“At the end of the day, at the end of the month, at the end of my life – I want to know that I contributed more than I criticized.” – Brene Brown
How we speak to ourselves has a huge effect on how we navigate our everyday lives.
And we all talk to ourselves, whether we are conscious of it or not.
“Self-talk” or “internal dialogue” provides our brains an opportunity to process experiences as they happen daily.
When our self-talk is constructive we are better at finding alternative routes, uncovering resources, and moving ourselves forward.
When self-talk is dysfunctional we are more likely to overthink, focus on thoughts of blame and shame, magnify worst-case scenarios, and get stuck in black and white thinking.
And since the things we tell ourselves can affect and drive how we feel, act and react – it’s smart to care about what is actually being said.
To improve your self-talk and leadership skills here are things to think on and steps to take as you get started.
- Understand Positivity is Not Always Positive
Toxic positivity-style self-talk is the opposite of constructive. It’s the idea that if we are not being “positive” with our thoughts, our attitudes, or what we say and do then we are doing it wrong. It is insincere, delegitimizes real feelings and hardships, and creates a vacuum for shame. Nothing good comes from a place of shame.
- Pay attention to discern, not judge
When you start to actively practice paying attention to your self-talk it becomes easier to discern which ones inspire feelings, thoughts, actions, and reactions that work for you and which ones don’t.
- Replace limiting thoughts with a wider view
Instead of narrowly focusing on our fears or threats, self-talk that addresses reality and acknowledges our feelings gives us a hill to climb on revealing a broader view of both our situation and ways to manage it.

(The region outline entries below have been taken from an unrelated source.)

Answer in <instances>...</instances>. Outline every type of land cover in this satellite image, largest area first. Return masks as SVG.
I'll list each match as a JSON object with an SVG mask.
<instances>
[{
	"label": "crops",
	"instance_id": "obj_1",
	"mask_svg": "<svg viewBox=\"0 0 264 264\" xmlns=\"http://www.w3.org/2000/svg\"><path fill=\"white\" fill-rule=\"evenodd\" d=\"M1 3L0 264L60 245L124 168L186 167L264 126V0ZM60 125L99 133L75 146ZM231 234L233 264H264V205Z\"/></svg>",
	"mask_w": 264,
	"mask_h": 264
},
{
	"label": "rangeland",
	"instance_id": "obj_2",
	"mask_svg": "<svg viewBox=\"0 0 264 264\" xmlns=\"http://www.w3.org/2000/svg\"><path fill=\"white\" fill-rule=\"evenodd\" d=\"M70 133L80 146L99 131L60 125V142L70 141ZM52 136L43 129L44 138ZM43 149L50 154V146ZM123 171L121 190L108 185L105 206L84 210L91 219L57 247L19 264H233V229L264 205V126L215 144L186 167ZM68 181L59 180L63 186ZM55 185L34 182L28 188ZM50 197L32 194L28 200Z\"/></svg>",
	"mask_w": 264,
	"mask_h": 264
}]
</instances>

- Focus on facts when feelings overwhelm
When our emotions intensify, we are more apt to act out in ways we will regret later. Our ability to see clearly gets distorted and leaves to chance, basing our decisions on something that “feels true” but actually isn’t. Take a breath, talk to yourself about the things you know for certain, facts about the situation that can’t be argued. Then question each one to really determine if it’s a fact, feeling, or a perception.
- Engage in “put your mask on first” style self-talk
Get in the habit of asking yourself what your needs are on a regular basis so it becomes second nature to make sure you get enough oxygen before you try to save or serve anyone else. Practicing self-talk that promotes putting your needs on a pedestal is not selfish but necessary. Try to get anywhere without a basic diet of everyday self-care and you’ll find you won’t get very far. You’ll be too focused on how exhausted you are or distracted by all the ways you don’t feel good to really bring your best self to situations as they arise.
Whether you want to improve an area of your life, are struggling through uncertainty, or find that a certain situation in your life doesn’t seem to change despite all your efforts, choosing to focus on a practice of constructive self-talk is always a good move.